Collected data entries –
______

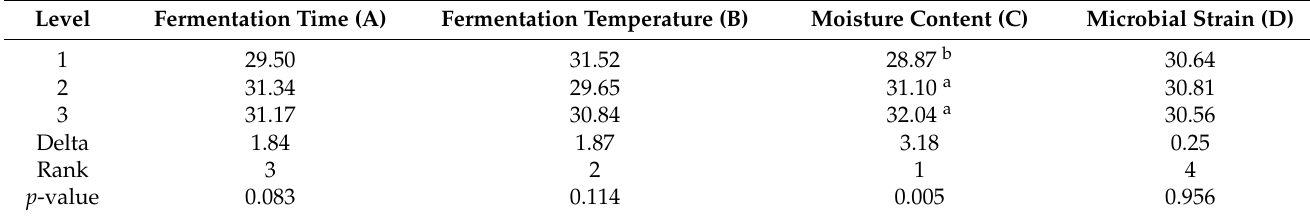
Table 6. Effects of different factor levels on NDF of TMR with RSM.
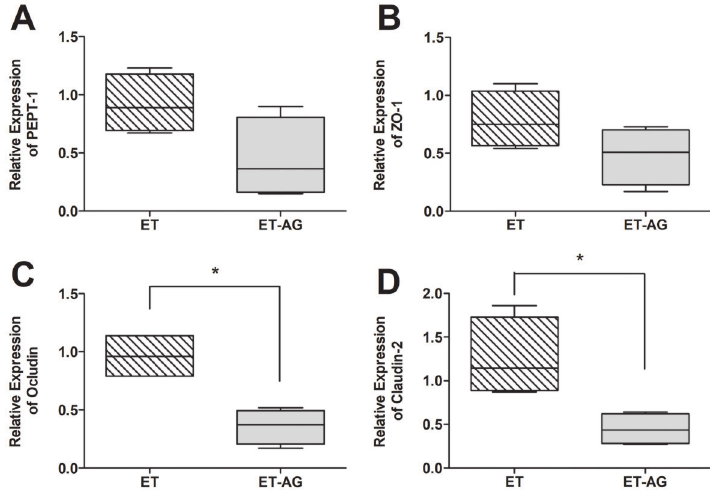
Figure 5. Relative mRNA expression of ( A ) peptide transporter-1 (PEPT-1), ( B ) zonula occludens-1 (ZO-1), ( C ) occludin, and ( D ) claudin-2 between trained animals submitted to an exhaustive test without supplementation (ET group) and trained animals submitted to an exhaustive test supplemented with alanyl-glutamine (ET-AG). The data are reported as median, minimum and maximum, and interquartile range (n=8). *P o 0.05 compared with the ET group (Mann-Whitney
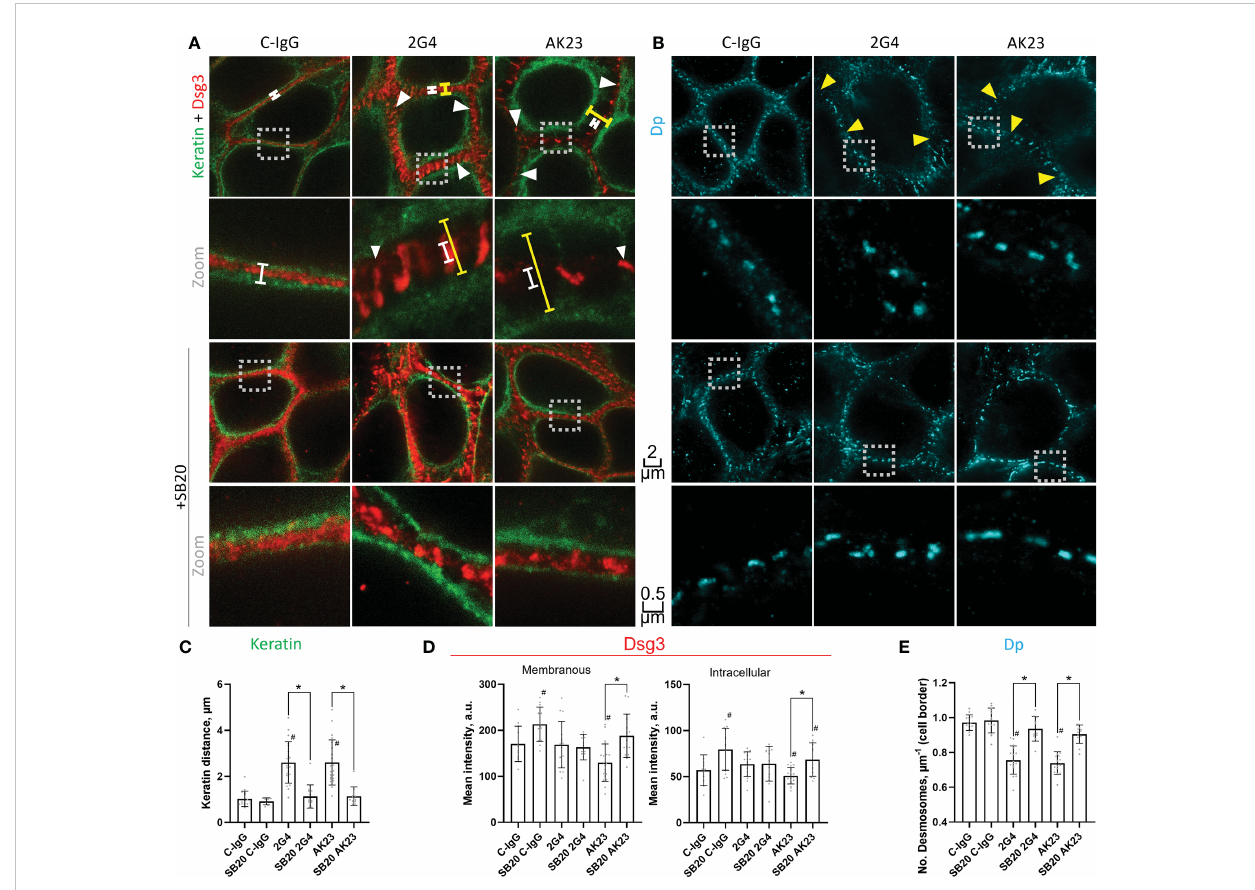
FIGURE 3 STED microscopy images reveal speci fi c pathogenic effects of 2G4 and AK23. (A) Co-staining of Dsg3 (red) and pan-cytokeratin (green) in HaCaT cells treated with either C-IgG, AK23 or 2G4 for 24 h after 1 h preincubation with vehicle or SB20 (60 µM, inhibiting p38MAPK). Spans illustrate the degree of keratin fi lament retraction (yellow) compared to control (white). White arrowheads showcase the fragmented staining of Dsg3, which is mostly associated with keratin fi laments. (B) Staining of Dp (with anti-Dp-pAb, A7169) after 24 h treatment with IgGs and 1 h preincubation with vehicle or SB20. Yellow arrowheads indicate reduced numbers of desmosomes per µm of cell border. Two different magni fi cations are shown for each condition (Scalebars as indicated, boxes with dotted outline indicate the area which was zoomed in on); Quanti fi cation of the STED images: (C) Keratin fi lament retraction form the cell borders towards the nucleus. (D) Dsg3 staining intensity at the cell borders/membranes (left) or in the cytoplasm (right). (E) Number of desmosomes per µm membrane (Experiments (N)=4-6, Evaluated images (n)=12-22). * marks statistically signi fi cant differences between the two conditions indicated, # indicates statistically signi fi cant differences towards control conditions, both in two-way- ANOVA with Sidaks correction for multiple comparisons,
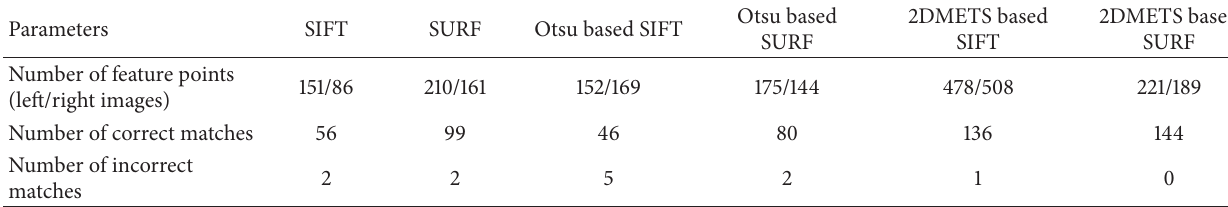
Table 2: Matching performance for images in group 2.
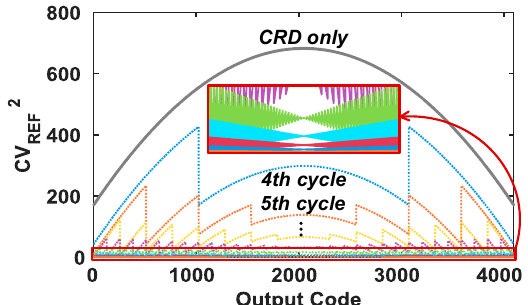
Figure 5. The switching energy for the CRD according to the RSC.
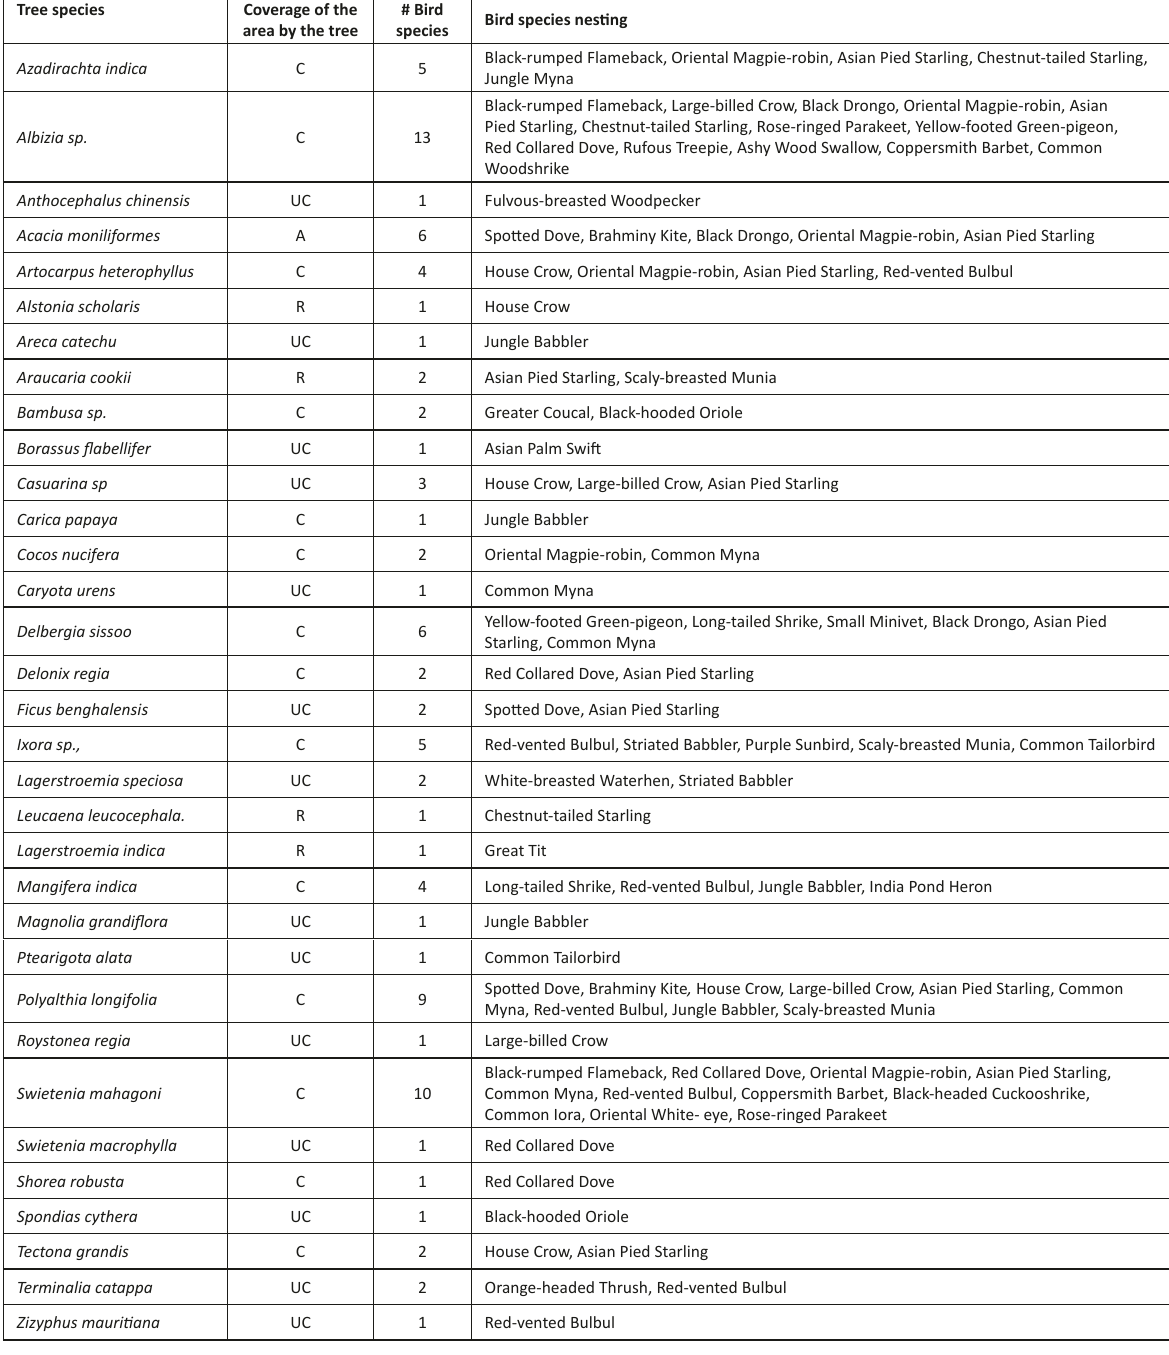
Table 2. Tree species used for nesting by different bird species trees Tree species Coverage of the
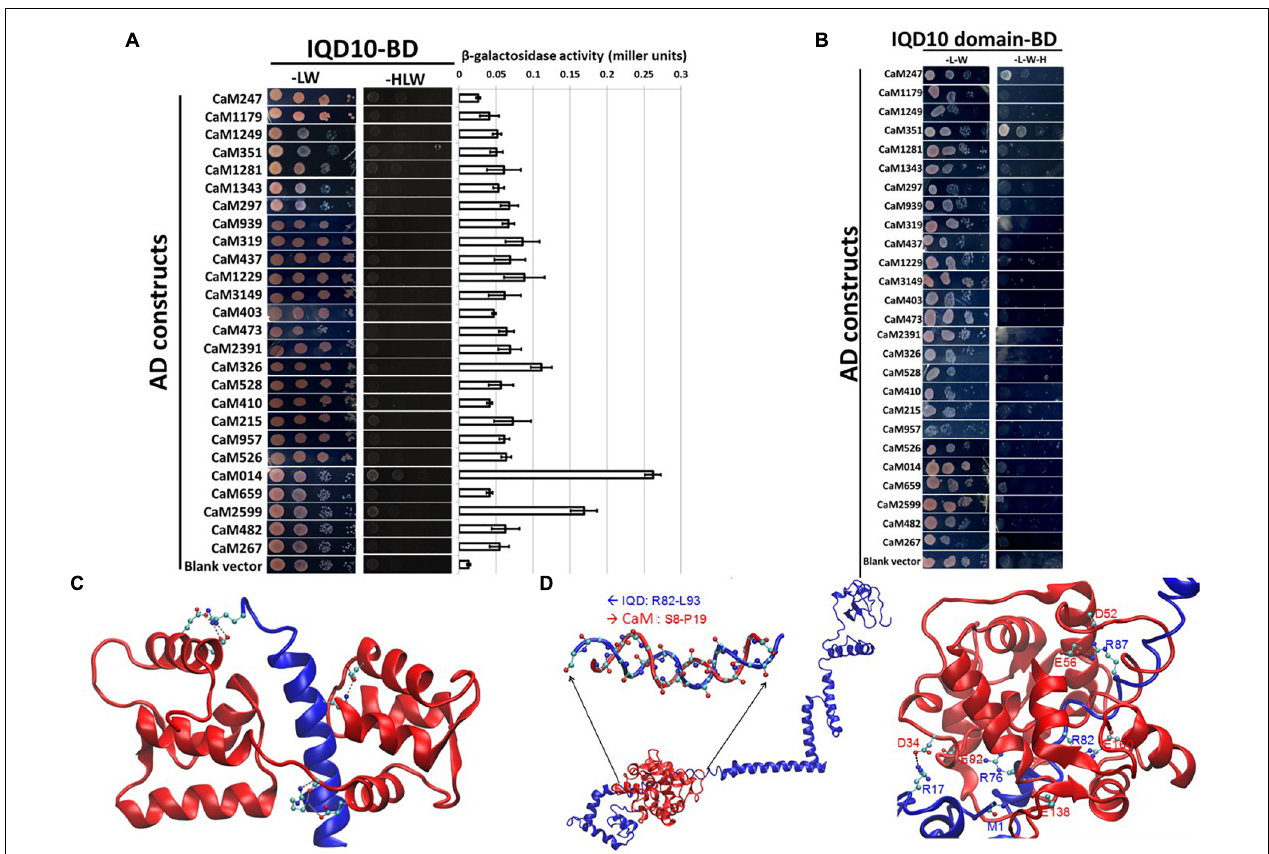
FIGURE 3 | Yeast two-hybrid interaction analysis of PdIQD10 with CaMs. (A) Yeast two-hybrid interaction analysis of full-length PdIQD10 with 26 calmodulins encoded by Populus genome. This figure shows the positive interaction of PdIQD10 with CaM014 and CaM2599. Bar graph on the right represents the average β -galactosidase activities assayed from three independent yeast colonies to determine the strength of the interactions. (B) Yeast two-hybrid interaction analysis of IQ67-domain of PdIQD10 with different calmodulins. The IQ67-domain only version of PdIQD10 interacts with CaM247 and CaM351 but not with CaM014 and CaM2599 indicating the difference in functionalities and specificities between full-length PdIQD10 and IQ-67 domain only version. (C) A cartoon representation of MD simulation showing IQD-domain only and CaM247 protein interactions. The flip-and-flop of Calmodulin (CaM, in Red) around the IQD domain (in Blue) makes many of the interactions between the two molecules transient. Strong electrostatic interactions (i.e., salt bridges) persist. (D) A cartoon representation of the complex of full-length IQD (blue) and CaM014 (red); (left) the inset shows a hybrid duplex between R82 to L93 of IQD and S8 to P19 of CaM mainly formed by dipole-dipole interactions between the backbone of the regions of both proteins; (right) Salt-bridge interactions between the basic residues (Arg and the backbone of N-terminus) of IQD and acidic residues (Asg and Glu) of CaM with basic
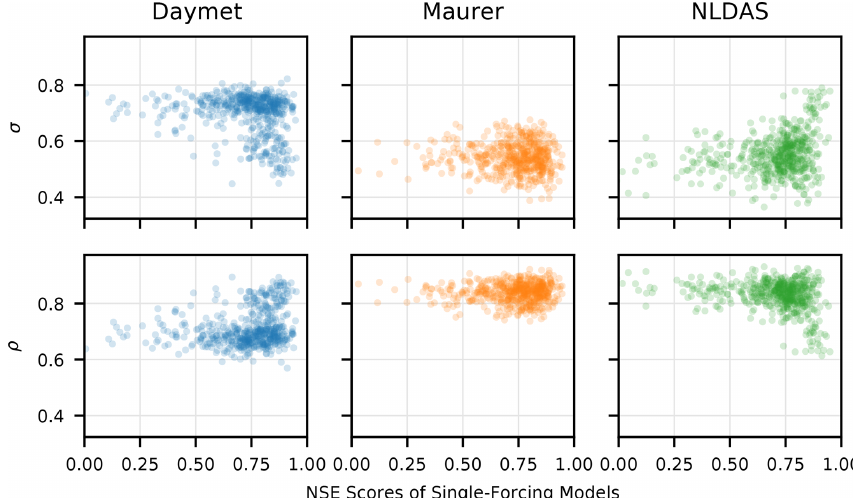
Figure C1. Triple collocation error variances ( σ – Eq. C4) and truth correlations ( ρ – Eq. C5) plotted against NSE scores of the single- forcing LSTM models. ρ describes how much correlation there is between the given data product and the estimated truth, and σ describes the estimated disagreement between a given data product and the other two data products. Daymet typically produces lower NSE values in basins where triple collocation reports that the precipitation error variances are high, whereas NLDAS produces lower NSE values in basins where triple collocation reports that the error variances are low. There is no apparent pattern in the Maurer data.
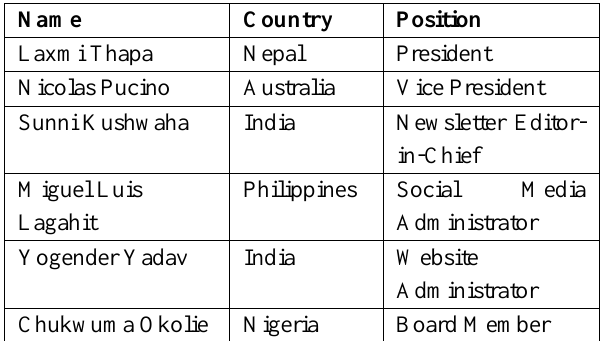
Table 1. The elected Board of Directors for the term 2022 -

______

Requirement – In the lines above, find the word "compared" and copy each line that contains it.

Written response –
Figure 5. Relative mRNA expression of ( A ) peptide transporter-1 (PEPT-1), ( B ) zonula occludens-1 (ZO-1), ( C ) occludin, and ( D ) claudin-2 between trained animals submitted to an exhaustive test without supplementation (ET group) and trained animals submitted to an exhaustive test supplemented with alanyl-glutamine (ET-AG). The data are reported as median, minimum and maximum, and interquartile range (n=8). *P o 0.05 compared with the ET group (Mann-Whitney
FIGURE 3 STED microscopy images reveal speci fi c pathogenic effects of 2G4 and AK23. (A) Co-staining of Dsg3 (red) and pan-cytokeratin (green) in HaCaT cells treated with either C-IgG, AK23 or 2G4 for 24 h after 1 h preincubation with vehicle or SB20 (60 µM, inhibiting p38MAPK). Spans illustrate the degree of keratin fi lament retraction (yellow) compared to control (white). White arrowheads showcase the fragmented staining of Dsg3, which is mostly associated with keratin fi laments. (B) Staining of Dp (with anti-Dp-pAb, A7169) after 24 h treatment with IgGs and 1 h preincubation with vehicle or SB20. Yellow arrowheads indicate reduced numbers of desmosomes per µm of cell border. Two different magni fi cations are shown for each condition (Scalebars as indicated, boxes with dotted outline indicate the area which was zoomed in on); Quanti fi cation of the STED images: (C) Keratin fi lament retraction form the cell borders towards the nucleus. (D) Dsg3 staining intensity at the cell borders/membranes (left) or in the cytoplasm (right). (E) Number of desmosomes per µm membrane (Experiments (N)=4-6, Evaluated images (n)=12-22). * marks statistically signi fi cant differences between the two conditions indicated, # indicates statistically signi fi cant differences towards control conditions, both in two-way- ANOVA with Sidaks correction for multiple comparisons,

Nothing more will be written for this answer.